The existing rocky path winds between large trees and humped islands of asphalt chunks. Fresh clumps of maple leaves and rafts of nascent honeysuckle blooms overhang the path. The avid birdsong makes the nearby wooden fencing of neighboring properties seem much farther away than it is.

Volunteers crunched through withered oak leaves, brittle pine needles and an encroaching carpet of the season’s first weeds. As participants got to work clearing the brush that blocked the trail route, the raw, earthy fragrance of freshly snapped green wood filled the air.

The crew worked their way down the steep embankment and along a winding course to emerge on the old sidewalk of Emlen Street – another target of their clippers.

Susan arrived with a van full of hefty shovels and hoes, and David instructed volunteers on reclaiming the long-buried sidewalk from the woods. “It’s been twenty or thirty years since this was clear,” he said.

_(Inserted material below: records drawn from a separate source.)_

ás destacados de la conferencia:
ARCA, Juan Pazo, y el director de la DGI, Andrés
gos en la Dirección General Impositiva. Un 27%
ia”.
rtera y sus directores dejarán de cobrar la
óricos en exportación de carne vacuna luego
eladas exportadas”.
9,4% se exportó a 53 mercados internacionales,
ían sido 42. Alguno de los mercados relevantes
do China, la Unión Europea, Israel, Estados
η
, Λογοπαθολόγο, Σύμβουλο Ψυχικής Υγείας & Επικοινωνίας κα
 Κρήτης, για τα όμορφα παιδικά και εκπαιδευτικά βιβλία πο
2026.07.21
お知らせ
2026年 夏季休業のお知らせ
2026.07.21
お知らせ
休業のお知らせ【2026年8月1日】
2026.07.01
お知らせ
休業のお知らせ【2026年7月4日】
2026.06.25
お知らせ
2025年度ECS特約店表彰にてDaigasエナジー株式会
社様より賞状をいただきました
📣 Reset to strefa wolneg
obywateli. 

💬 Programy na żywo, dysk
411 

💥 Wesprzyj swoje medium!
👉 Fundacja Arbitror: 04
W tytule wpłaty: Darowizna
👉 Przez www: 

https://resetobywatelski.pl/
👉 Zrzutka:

In that sense, this stretch of the project is as much a safety initiative as a recreational one, keeping people out of the speedy, curving roadway, where they often stroll for lack of a usable sidewalk.

“This is something the Friends of the Wissahickon really wanted to do,” Susan said. “A lot of people want to walk around here, and it’s not easy to do.”

The Friends of the Cresheim Trail and their partners will be hosting a “Love Your Park Workday” at 10am on May 12th. Participants should meet at the corner of Allens Lane and Lincoln Drive. Coffee, lunch, gloves and tools will be provided. Volunteers will help pick up trash, cut vines, and continue working on the emerging trail.